• **WHAT THE TASK ASKS**
With no line omitted, restate the records below exactly as they appear.
DATA SHOWN section start
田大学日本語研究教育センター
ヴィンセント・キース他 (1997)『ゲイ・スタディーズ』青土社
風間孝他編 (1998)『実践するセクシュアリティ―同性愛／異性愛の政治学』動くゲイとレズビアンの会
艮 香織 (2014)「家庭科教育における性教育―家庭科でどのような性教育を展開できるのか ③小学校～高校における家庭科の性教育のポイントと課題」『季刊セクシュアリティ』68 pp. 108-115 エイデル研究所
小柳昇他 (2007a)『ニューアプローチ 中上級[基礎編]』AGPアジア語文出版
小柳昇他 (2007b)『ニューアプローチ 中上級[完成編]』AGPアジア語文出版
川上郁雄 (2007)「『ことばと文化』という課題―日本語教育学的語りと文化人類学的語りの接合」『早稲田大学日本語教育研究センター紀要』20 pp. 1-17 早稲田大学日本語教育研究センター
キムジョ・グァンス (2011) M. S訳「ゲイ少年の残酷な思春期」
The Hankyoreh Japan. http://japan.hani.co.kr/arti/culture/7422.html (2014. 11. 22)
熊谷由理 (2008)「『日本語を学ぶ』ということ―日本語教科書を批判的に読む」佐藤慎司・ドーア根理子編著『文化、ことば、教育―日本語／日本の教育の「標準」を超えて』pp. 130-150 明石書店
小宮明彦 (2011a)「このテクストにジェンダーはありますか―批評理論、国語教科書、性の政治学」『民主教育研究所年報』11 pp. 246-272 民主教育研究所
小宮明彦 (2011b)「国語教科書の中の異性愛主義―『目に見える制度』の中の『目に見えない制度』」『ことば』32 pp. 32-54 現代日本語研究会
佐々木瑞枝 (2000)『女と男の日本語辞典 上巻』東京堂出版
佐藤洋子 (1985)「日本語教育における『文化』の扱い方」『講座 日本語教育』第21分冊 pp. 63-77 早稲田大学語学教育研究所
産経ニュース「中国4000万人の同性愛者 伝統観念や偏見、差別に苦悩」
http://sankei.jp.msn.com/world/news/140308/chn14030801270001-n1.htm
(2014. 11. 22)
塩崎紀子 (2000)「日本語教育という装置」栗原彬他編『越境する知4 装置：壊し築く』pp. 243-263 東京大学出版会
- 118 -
DATA SHOWN section end
• **FINAL ANSWER**
田大学日本語研究教育センター
ヴィンセント・キース他 (1997)『ゲイ・スタディーズ』青土社
風間孝他編 (1998)『実践するセクシュアリティ―同性愛／異性愛の政治学』動くゲイとレズビアンの会
艮 香織 (2014)「家庭科教育における性教育―家庭科でどのような性教育を展開できるのか ③小学校～高校における家庭科の性教育のポイントと課題」『季刊セクシュアリティ』68 pp. 108-115 エイデル研究所
小柳昇他 (2007a)『ニューアプローチ 中上級[基礎編]』AGPアジア語文出版
小柳昇他 (2007b)『ニューアプローチ 中上級[完成編]』AGPアジア語文出版
川上郁雄 (2007)「『ことばと文化』という課題―日本語教育学的語りと文化人類学的語りの接合」『早稲田大学日本語教育研究センター紀要』20 pp. 1-17 早稲田大学日本語教育研究センター
キムジョ・グァンス (2011) M. S訳「ゲイ少年の残酷な思春期」
The Hankyoreh Japan. http://japan.hani.co.kr/arti/culture/7422.html (2014. 11. 22)
熊谷由理 (2008)「『日本語を学ぶ』ということ―日本語教科書を批判的に読む」佐藤慎司・ドーア根理子編著『文化、ことば、教育―日本語／日本の教育の「標準」を超えて』pp. 130-150 明石書店
小宮明彦 (2011a)「このテクストにジェンダーはありますか―批評理論、国語教科書、性の政治学」『民主教育研究所年報』11 pp. 246-272 民主教育研究所
小宮明彦 (2011b)「国語教科書の中の異性愛主義―『目に見える制度』の中の『目に見えない制度』」『ことば』32 pp. 32-54 現代日本語研究会
佐々木瑞枝 (2000)『女と男の日本語辞典 上巻』東京堂出版
佐藤洋子 (1985)「日本語教育における『文化』の扱い方」『講座 日本語教育』第21分冊 pp. 63-77 早稲田大学語学教育研究所
産経ニュース「中国4000万人の同性愛者 伝統観念や偏見、差別に苦悩」
http://sankei.jp.msn.com/world/news/140308/chn14030801270001-n1.htm
(2014. 11. 22)
塩崎紀子 (2000)「日本語教育という装置」栗原彬他編『越境する知4 装置：壊し築く』pp. 243-263 東京大学出版会
- 118 -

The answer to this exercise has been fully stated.